Their calendar is busy, as well. Over the Fourth of July weekend, SCOPE and the fire auxiliary sold hot dogs at the intersection of Trent Avenue and Starr Road.
“Sometimes the train will stop to get hot dogs,” Altermatt said.
They also combine for the annual Newman Lake Barn Dance in September. At this event, SCOPE will give away reflective address signs which make it easier for emergency responders to find addresses in the area. The signs usually cost $15 – another fundraiser for the station.
Coming later this month, the station will co-host the annual SCOPE picnic for all 18 SCOPE stations in the county. It will also present a shred day on July 30. In conjunction with the shred day, the Grange will have a yard sale from 8 a.m. to 6 p.m.
Programs at the SCOPE station include Citizens on Patrol, in which members drive through the community looking for suspicious activities and checking on homes of residents on vacation.

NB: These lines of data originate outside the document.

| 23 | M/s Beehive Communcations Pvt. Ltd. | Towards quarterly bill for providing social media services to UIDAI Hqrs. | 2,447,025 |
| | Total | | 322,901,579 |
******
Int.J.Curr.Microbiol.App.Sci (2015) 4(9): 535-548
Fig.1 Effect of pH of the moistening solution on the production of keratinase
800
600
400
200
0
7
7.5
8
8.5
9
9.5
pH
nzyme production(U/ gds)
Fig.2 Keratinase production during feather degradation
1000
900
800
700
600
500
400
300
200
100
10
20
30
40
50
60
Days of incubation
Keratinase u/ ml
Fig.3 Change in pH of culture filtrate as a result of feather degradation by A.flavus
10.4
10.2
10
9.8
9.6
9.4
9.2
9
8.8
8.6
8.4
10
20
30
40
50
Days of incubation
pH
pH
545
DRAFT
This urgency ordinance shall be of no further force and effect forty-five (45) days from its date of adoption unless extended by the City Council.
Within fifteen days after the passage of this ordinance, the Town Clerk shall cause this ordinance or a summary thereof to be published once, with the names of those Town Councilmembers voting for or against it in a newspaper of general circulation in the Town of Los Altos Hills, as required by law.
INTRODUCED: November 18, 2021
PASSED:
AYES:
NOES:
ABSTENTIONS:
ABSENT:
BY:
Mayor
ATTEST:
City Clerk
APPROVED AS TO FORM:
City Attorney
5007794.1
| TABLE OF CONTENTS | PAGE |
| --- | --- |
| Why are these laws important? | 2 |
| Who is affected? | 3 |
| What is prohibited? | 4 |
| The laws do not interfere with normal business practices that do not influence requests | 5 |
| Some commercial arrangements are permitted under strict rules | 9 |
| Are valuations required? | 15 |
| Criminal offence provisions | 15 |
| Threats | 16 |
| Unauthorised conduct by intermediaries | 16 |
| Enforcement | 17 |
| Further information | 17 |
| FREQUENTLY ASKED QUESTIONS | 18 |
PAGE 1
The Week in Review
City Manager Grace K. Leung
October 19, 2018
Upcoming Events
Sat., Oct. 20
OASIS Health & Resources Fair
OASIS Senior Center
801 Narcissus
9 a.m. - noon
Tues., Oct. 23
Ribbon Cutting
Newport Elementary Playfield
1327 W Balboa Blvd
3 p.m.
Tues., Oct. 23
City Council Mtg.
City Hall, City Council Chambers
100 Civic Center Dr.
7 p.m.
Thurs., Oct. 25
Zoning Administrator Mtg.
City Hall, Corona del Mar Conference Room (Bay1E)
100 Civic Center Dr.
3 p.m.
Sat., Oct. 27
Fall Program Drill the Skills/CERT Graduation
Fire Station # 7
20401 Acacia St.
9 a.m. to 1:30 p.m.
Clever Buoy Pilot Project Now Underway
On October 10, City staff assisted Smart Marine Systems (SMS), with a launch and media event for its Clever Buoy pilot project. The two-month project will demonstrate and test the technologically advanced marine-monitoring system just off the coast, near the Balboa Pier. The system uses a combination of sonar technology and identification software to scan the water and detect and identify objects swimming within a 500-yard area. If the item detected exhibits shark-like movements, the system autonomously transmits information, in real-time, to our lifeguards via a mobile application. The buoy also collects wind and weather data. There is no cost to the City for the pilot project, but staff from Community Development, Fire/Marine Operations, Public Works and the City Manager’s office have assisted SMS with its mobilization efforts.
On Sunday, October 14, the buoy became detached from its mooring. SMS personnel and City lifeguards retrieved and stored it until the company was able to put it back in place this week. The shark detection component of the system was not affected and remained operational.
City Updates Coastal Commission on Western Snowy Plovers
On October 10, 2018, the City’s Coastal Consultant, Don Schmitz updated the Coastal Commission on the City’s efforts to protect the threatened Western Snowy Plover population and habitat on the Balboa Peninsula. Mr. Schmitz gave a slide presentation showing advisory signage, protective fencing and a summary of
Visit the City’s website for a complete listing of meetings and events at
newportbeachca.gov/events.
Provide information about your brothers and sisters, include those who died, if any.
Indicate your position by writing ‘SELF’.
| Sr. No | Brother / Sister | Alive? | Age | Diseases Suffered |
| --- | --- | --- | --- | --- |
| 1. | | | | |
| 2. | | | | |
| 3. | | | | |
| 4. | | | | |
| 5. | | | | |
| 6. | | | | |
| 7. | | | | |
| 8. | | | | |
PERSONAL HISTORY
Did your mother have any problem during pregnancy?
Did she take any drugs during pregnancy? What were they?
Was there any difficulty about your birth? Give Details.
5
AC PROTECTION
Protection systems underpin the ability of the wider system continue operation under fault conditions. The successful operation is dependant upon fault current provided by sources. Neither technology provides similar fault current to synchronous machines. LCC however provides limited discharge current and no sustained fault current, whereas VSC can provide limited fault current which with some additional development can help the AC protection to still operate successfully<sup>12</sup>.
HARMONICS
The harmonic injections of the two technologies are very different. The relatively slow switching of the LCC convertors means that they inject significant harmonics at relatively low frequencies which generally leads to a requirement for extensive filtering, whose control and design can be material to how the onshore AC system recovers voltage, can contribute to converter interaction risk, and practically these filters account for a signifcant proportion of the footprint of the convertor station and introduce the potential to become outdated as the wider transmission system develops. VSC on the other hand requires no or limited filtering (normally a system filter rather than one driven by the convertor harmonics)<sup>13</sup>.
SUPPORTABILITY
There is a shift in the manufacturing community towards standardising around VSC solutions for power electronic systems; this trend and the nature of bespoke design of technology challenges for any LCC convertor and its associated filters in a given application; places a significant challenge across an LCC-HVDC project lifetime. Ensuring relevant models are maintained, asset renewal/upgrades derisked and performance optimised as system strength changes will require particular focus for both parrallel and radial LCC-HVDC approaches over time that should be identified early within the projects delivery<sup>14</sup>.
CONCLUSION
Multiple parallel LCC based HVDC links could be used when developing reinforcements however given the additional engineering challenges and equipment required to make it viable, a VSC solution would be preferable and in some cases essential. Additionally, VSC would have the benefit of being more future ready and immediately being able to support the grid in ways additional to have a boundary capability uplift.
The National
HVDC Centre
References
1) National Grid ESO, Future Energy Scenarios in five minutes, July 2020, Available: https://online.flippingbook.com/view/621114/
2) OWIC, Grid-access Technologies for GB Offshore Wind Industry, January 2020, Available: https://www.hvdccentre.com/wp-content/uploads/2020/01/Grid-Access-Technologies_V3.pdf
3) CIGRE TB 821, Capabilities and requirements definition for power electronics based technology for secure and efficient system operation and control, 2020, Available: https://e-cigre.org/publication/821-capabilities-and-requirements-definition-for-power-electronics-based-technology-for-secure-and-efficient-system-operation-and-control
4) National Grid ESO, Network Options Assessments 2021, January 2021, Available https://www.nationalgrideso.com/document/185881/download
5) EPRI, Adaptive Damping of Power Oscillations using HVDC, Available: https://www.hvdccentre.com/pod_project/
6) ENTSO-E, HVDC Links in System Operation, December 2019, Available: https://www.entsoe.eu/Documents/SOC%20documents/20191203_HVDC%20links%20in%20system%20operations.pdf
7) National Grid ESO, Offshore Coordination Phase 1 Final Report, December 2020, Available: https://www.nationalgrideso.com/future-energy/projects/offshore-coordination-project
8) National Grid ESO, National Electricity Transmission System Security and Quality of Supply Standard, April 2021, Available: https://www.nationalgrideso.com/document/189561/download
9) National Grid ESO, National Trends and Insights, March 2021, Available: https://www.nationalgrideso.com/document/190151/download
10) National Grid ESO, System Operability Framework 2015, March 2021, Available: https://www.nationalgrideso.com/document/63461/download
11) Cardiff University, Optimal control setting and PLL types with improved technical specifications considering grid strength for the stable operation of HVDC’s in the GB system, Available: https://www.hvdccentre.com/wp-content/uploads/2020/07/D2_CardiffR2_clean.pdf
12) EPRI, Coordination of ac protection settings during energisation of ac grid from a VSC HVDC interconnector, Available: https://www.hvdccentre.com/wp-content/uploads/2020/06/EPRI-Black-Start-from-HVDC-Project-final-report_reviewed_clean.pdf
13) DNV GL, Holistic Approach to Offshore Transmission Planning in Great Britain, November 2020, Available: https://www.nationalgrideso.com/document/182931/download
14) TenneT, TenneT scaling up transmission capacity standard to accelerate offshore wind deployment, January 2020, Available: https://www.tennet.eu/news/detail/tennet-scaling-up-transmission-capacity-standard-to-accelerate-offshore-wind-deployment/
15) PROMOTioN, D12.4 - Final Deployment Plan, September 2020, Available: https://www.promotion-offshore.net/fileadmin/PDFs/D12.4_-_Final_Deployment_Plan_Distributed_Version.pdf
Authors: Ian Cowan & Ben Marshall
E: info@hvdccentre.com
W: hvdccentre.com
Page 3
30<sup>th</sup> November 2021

There is the Vial of Life program started by member Tom Rulffes, which provides people with a plastic container to place medical records or lists of medications. The container is placed inside the resident’s freezer and stickers alert emergency responders of the container.
Members make phone calls to crime victims to check on them. They will visit residents who have experienced vehicle break-ins and take fingerprints. They monitor registered sex offenders who have moved into the neighborhood. They direct traffic around structure fires or accidents to keep rubberneckers clear of the area. They identify abandoned cars and help get them removed.
It is a busy group, but members would like more volunteers. The station opened in 1999 with about 45 active members, but that number has dropped to about 25 today. The office is only open two days a week due to declining membership.
“We’re low on members,” Altermatt said. “We do a lot. We’re a very active group.”
She said she joined the station because she wanted to do something for her community – a sentiment which was shared by other members of the group.
“It’s because we believe in it,” she said. “We believe in this community.”